*Document passage*:
*****

Fifteen workers at an underground gold mine in Western Australia have been sacked for doing the “Harlem Shake” dance at their place of work.
Recorded last year by American DJ and producer Baauer, the “Harlem Shake” became the latest global video craze after YouTube personality “Filthy Frank” uploaded a dance scene template set to the song. Around the same time, a group of Australian teenagers produced their own video, and the meme went viral.
Unfortunately, 15 Barminco workers employed at the Agnew gold mine found out the hard way that their boss was not a fan of the hit. After a video emerged of the workers performing the dance, they were given a lifetime ban from every Barminco project around the world.
The Guardian reports [via a local Australian newspaper], that the workers were served with a dismissal letter from mine owner Barminco. Wording in the letter stated that the company considered the electrical contractors’ prank breached its “core values of safety, integrity and excellence.”
In the YouTube video, around eight miners are seen performing the convulsive dance. One of the sacked workers, who wishes to remain anonymous, told the West Australia newspaper that up to 15 people were fired, including some who watched the performance but did not participate.

*****

(Records excerpted from a collection)

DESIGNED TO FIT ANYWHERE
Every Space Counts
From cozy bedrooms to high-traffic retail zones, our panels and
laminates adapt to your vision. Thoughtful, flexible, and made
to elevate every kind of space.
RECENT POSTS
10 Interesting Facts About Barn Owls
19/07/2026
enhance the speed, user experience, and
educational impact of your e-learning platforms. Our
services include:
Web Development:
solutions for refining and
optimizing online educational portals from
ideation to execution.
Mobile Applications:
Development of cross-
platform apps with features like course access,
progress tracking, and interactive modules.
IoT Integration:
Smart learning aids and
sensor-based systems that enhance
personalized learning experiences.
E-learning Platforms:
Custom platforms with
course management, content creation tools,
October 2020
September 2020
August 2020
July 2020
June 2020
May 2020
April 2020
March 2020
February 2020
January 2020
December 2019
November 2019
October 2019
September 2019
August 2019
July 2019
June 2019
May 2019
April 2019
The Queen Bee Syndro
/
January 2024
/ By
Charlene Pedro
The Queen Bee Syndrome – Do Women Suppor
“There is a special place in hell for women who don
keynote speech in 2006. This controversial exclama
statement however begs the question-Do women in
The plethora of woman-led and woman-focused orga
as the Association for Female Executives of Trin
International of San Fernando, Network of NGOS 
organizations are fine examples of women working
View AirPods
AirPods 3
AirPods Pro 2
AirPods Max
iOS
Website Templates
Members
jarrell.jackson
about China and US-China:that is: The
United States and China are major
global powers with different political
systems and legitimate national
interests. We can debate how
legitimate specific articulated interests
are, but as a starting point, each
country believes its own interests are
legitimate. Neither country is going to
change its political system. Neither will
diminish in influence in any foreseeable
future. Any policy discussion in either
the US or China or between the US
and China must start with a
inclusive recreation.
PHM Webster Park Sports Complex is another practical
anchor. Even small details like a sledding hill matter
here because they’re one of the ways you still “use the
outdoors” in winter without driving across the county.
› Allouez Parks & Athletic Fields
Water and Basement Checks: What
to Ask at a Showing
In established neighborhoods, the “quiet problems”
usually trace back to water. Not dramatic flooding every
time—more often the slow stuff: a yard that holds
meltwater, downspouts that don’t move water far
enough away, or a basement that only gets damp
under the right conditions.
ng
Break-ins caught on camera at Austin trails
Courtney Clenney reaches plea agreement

*****

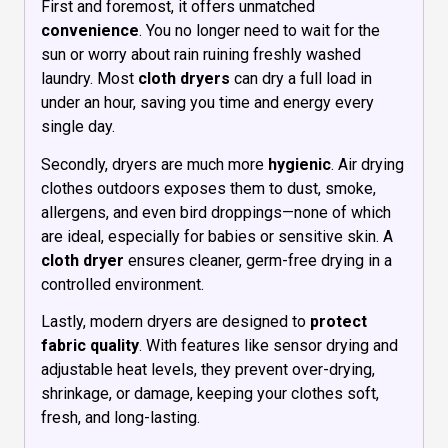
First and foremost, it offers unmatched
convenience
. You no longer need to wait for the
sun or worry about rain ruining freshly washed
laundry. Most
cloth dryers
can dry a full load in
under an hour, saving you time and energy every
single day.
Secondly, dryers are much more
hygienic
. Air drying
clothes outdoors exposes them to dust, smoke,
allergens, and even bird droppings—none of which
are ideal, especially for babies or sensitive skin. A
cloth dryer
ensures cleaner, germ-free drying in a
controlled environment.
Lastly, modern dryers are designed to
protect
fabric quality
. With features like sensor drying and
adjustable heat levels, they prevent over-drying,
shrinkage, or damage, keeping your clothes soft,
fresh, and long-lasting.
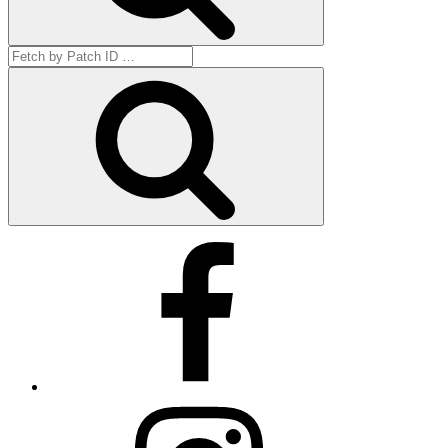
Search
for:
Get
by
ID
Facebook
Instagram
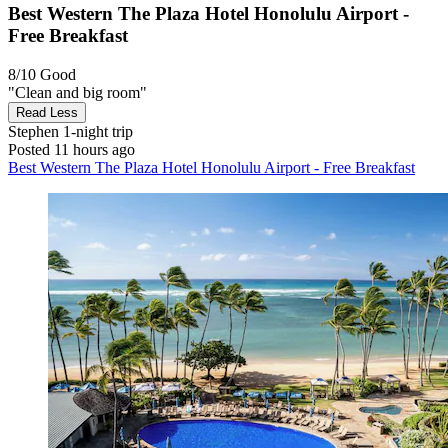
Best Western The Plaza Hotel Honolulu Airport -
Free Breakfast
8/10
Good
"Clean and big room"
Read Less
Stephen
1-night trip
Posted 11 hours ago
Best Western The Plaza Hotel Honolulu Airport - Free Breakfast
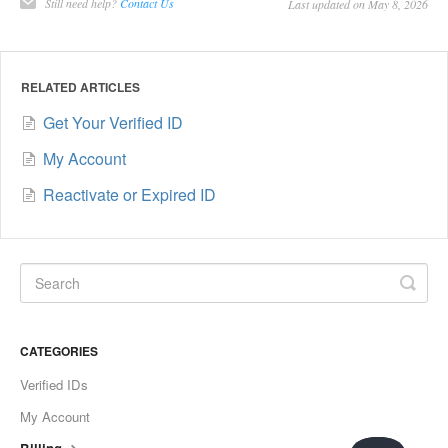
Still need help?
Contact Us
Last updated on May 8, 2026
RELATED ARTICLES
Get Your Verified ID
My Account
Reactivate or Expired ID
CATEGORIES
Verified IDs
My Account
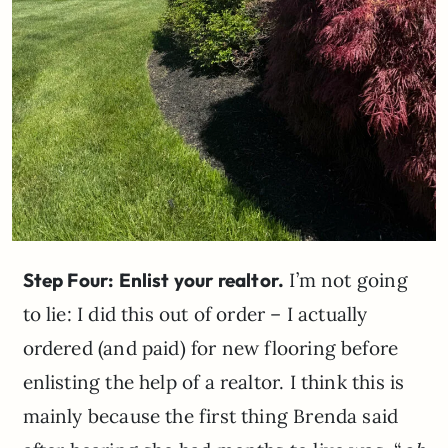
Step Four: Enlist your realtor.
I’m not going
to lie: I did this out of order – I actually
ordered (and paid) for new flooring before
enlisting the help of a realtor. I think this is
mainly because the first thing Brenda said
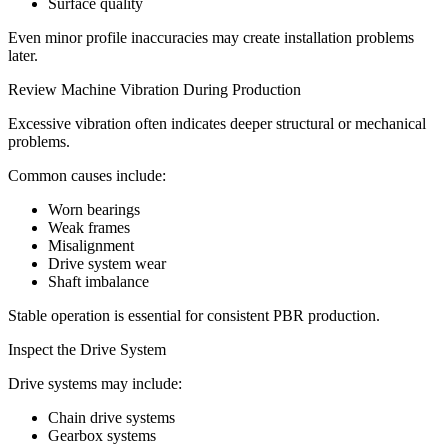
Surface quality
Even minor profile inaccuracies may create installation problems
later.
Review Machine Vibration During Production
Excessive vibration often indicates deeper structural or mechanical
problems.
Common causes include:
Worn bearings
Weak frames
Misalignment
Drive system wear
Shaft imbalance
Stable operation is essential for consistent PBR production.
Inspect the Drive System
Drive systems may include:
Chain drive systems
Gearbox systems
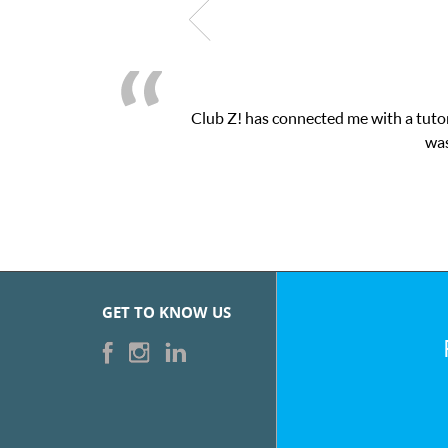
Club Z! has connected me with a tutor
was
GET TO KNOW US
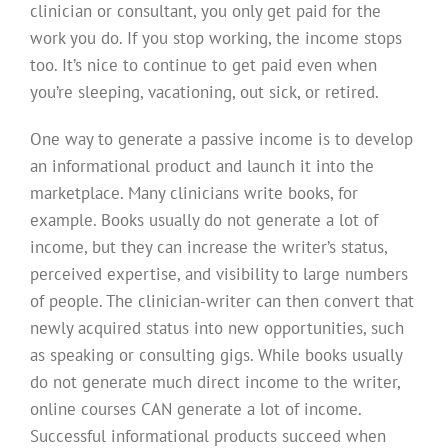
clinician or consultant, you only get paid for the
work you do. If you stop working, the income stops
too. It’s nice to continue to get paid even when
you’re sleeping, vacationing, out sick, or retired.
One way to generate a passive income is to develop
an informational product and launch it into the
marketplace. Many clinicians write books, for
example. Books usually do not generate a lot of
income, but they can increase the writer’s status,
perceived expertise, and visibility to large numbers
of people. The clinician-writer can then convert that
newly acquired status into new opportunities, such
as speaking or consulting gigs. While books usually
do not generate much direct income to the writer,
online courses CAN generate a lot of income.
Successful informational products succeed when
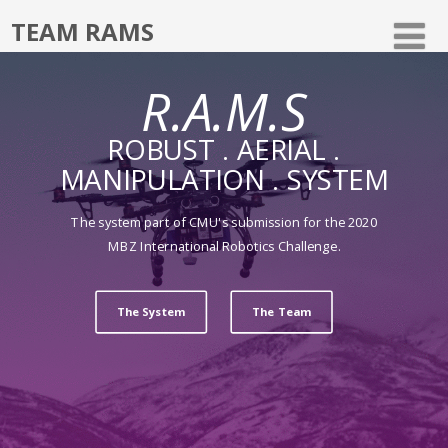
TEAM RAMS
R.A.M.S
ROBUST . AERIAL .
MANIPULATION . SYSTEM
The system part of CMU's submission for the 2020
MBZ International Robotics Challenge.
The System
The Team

*****

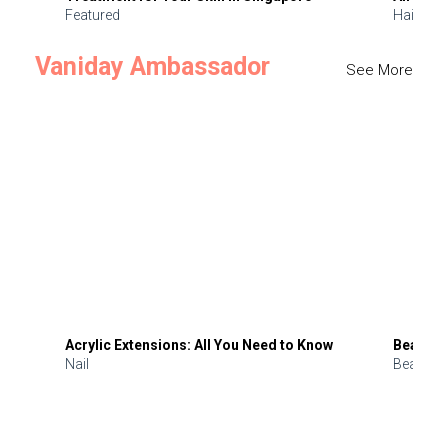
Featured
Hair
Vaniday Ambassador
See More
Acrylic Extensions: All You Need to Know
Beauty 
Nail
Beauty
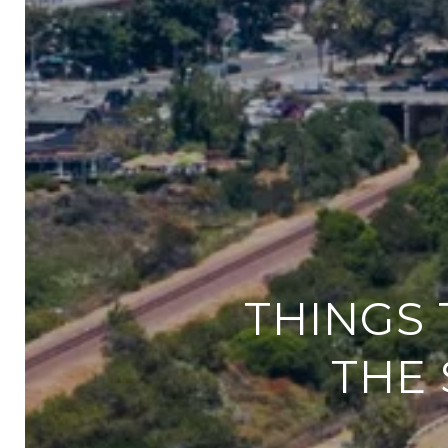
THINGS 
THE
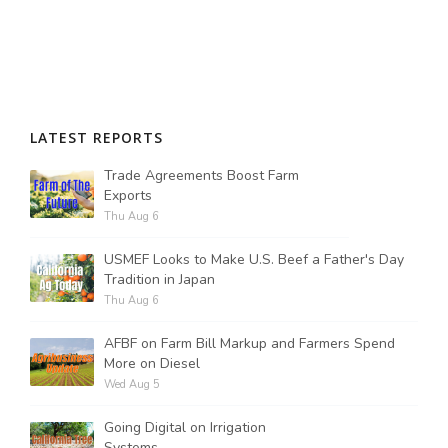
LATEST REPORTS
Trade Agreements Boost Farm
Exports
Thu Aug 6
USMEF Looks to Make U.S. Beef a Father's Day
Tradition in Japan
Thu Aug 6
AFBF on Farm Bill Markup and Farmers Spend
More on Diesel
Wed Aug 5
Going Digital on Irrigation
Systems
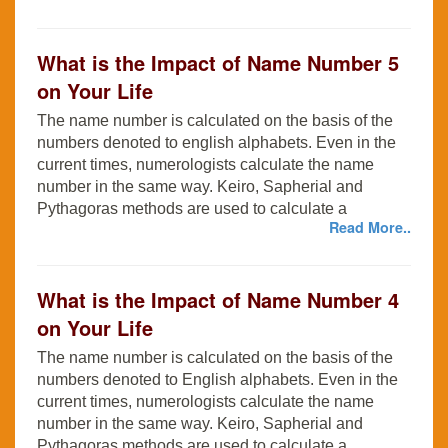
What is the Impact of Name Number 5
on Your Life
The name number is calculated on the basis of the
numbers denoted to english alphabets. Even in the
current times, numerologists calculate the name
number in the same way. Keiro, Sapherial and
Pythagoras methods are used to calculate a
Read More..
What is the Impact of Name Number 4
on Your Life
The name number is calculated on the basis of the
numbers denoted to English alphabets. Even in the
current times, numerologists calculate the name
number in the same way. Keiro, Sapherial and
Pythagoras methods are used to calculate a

*****

*Work to complete*:
1 – Please echo the Harlem Shake mine article from "Unfortunately, 15 Barminco" up to and including "around the world.".
2 – Using the Harlem Shake mine article, mark each statement yes or no and quote the words that decide it. (a) The sacked workers were employed at the Agnew gold mine. (b) The dismissal letter came from the West Australia newspaper. (c) Everyone who was fired had taken part in the dance.

*Exercise solutions*:
1 –
Unfortunately, 15 Barminco workers employed at the Agnew gold mine found out the hard way that their boss was not a fan of the hit. After a video emerged of the workers performing the dance, they were given a lifetime ban from every Barminco project around the world.

2 –
(a) Yes: "15 Barminco workers employed at the Agnew gold mine"
(b) No: "the workers were served with a dismissal letter from mine owner Barminco"
(c) No: "including some who watched the performance but did not participate"